TEXT EXCERPT START

Understanding a lemma regarding subspace topology I am learning topology and am struggling with some of the concepts of open sets regarding subspaces.
The problem I am working on says, that Y is a subspace of X, and A is a subset of Y, then show that the topology A inherits as a subspace of Y is the same topology it inherits as a subspace from X.
now what I am trying to prove is that A is a basis for the subspace topology of Y of X, and A is the basis for the subspace topology on X, then these two topologies are the same.
Here is the lemma I am struggling to utilize , it says, "Let Y be a subspace of X, if U is open in Y and Y is open in X, then U is open in X."
Since A is a subset of Y, does this imply that A is open in Y? (i think so).
Y is open in X, so does this imply that A is open in X? (I think so)

TEXT EXCERPT END

• _WHAT THIS EXERCISE ASKS_:
#1 In the records, take the lines from the one with "1 tháng 1 năm 2004 theo giá đã" to the one with "nhưng đến ngày 31 tháng 12 năm 2003 các" and write them out again, swapping "gói thầu" for "hợp đồng" and leaving everything else as it is.
#2 Pick up the forum post about subspace topology after its last sentence and keep writing it.
The forum post on subspace topology and the records that follow it are unrelated material.

MATERIAL SHOWN START

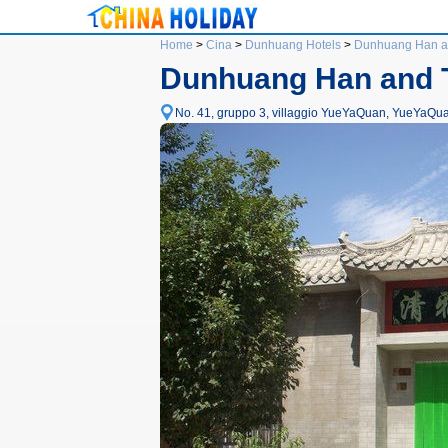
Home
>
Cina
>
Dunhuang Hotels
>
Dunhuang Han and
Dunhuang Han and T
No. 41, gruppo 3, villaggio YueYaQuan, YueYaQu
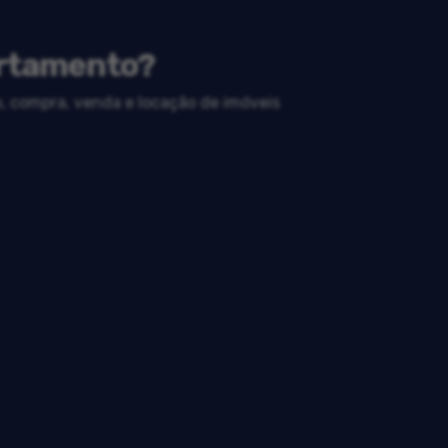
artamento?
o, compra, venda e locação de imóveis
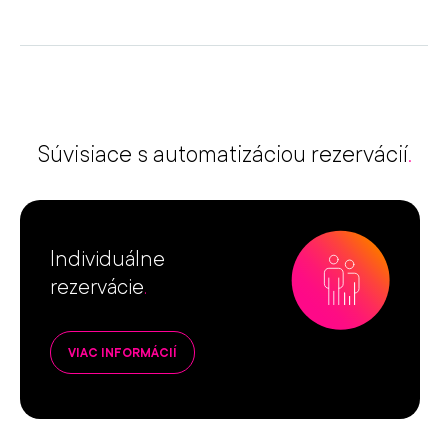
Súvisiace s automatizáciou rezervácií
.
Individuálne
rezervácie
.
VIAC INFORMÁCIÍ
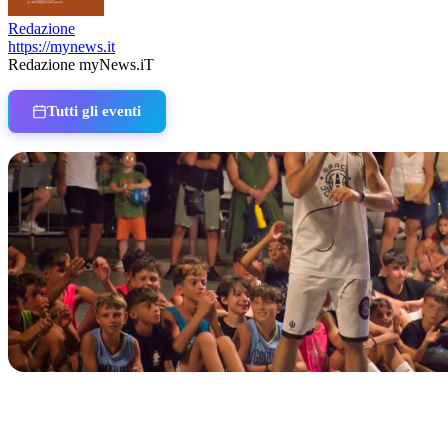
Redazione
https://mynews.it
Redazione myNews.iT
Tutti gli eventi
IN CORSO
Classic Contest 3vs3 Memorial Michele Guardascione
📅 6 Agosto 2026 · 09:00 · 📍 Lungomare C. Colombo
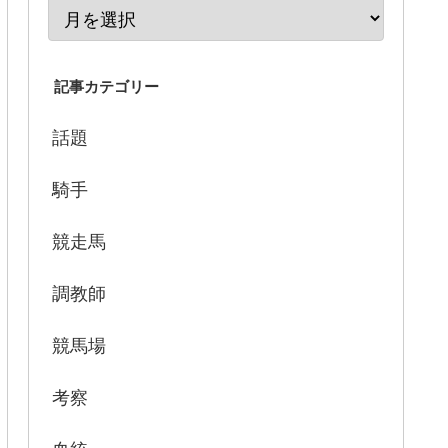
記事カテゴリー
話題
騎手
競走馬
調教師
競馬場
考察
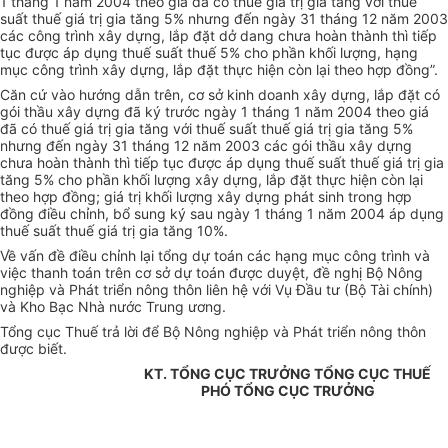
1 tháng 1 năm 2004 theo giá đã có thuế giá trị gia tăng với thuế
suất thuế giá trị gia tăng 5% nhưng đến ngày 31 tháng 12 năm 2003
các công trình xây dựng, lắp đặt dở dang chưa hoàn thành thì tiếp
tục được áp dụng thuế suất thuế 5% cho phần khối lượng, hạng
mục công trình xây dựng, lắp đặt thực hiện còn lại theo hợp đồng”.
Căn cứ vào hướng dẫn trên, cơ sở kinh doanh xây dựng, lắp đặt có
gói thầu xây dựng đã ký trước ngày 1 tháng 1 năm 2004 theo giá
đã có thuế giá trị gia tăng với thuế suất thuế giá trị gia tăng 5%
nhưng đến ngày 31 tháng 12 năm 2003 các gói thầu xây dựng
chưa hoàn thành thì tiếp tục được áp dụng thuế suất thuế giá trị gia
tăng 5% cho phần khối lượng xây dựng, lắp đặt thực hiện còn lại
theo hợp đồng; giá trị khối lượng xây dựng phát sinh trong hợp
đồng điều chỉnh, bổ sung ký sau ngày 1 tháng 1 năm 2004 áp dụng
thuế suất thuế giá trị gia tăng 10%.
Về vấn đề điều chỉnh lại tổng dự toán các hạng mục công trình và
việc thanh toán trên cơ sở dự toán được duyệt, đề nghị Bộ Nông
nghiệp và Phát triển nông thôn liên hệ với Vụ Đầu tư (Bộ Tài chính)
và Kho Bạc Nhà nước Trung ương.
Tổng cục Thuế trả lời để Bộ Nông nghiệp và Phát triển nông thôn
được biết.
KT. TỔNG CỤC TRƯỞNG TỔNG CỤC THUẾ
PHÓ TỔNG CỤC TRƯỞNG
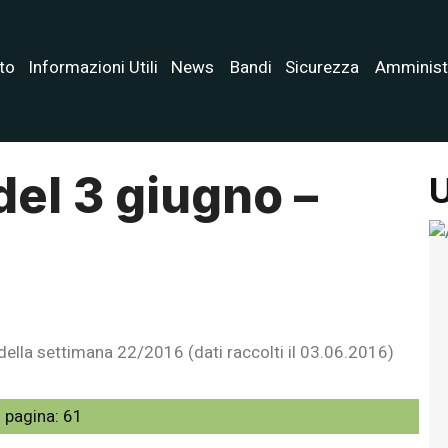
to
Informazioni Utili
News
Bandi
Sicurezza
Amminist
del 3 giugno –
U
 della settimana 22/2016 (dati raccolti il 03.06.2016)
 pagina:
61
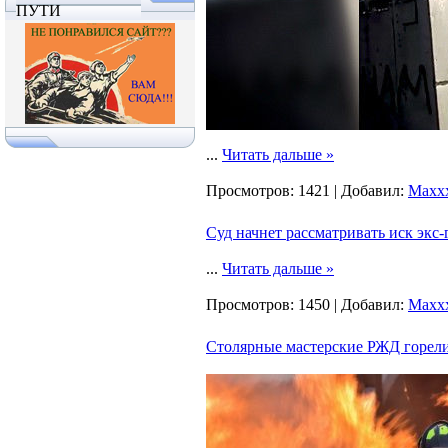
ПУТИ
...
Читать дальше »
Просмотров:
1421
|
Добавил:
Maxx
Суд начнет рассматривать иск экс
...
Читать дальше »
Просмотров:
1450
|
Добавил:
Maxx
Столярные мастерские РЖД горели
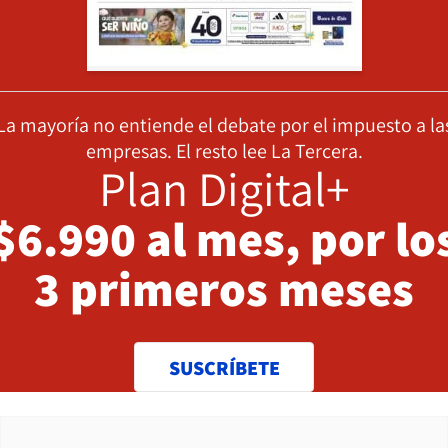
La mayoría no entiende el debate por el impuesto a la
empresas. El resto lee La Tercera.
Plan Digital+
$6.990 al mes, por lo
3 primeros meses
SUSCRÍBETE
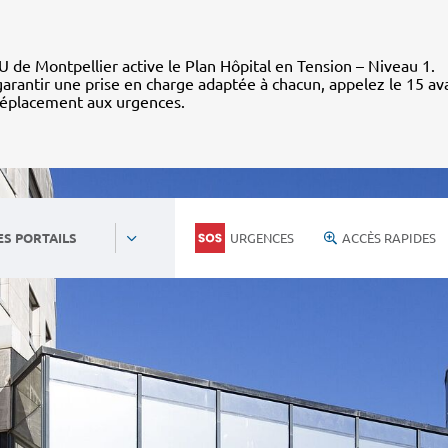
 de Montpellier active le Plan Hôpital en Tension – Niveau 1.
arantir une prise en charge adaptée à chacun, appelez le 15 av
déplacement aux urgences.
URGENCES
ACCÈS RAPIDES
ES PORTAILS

MATERIAL SHOWN END

• _TASK-BY-TASK RESULTS_:
#1
1 tháng 1 năm 2004 theo giá đã có thuế giá trị gia tăng với thuế
suất thuế giá trị gia tăng 5% nhưng đến ngày 31 tháng 12 năm 2003
các công trình xây dựng, lắp đặt dở dang chưa hoàn thành thì tiếp
tục được áp dụng thuế suất thuế 5% cho phần khối lượng, hạng
mục công trình xây dựng, lắp đặt thực hiện còn lại theo hợp đồng”.
Căn cứ vào hướng dẫn trên, cơ sở kinh doanh xây dựng, lắp đặt có
hợp đồng xây dựng đã ký trước ngày 1 tháng 1 năm 2004 theo giá
đã có thuế giá trị gia tăng với thuế suất thuế giá trị gia tăng 5%
nhưng đến ngày 31 tháng 12 năm 2003 các hợp đồng xây dựng

#2
If A is open in Y, and A is open in X, does this mean that A is open in $Y \bigcap U$ for $U \subset X$ ?  (This I am not sure of).
Further, assuming my intuition is right,  if A is open in $Y \bigcap U$ does this mean for $x \in Y \bigcap U$ that $x \in A \bigcap U$ since A is open in both Y and X?  
this yields my needed argument saying that $A \bigcap U \subset Y \bigcap U$  this can then be shown that $\mathbb{B}_{A}$ is a basis for both topologies.
my question is that just because A is a subset of Y and A is open in X, and $x \in Y \bigcap U$ , I am not sure if this implies that $x \in A \bigcap U$.
Thank you again so very much and I will greatly appreciate any clarification.
 A: Answer on the problem mentioned in second alinea.
Let it be that $X$ is a set equipped with a topology $\tau$, and
let $A\subseteq Y\subseteq X$. 
Then $Y$ inherits a subtopology $\tau_{Y}=\left\{ Y\cap U\mid U\in\tau\right\} $
and likewise $A$ inherits a subtopology $\tau_{A}=\left\{ A\cap U\mid U\in\tau\right\} $.
Looking at $A$ as a subspace of $Y$ it also inherits a subtopology
$\tau'_{A}=\left\{ A\cap V\mid V\in\tau_{Y}\right\} $ and to be shown
is that $\tau_{A}$ and $\tau'_{A}$ coincide.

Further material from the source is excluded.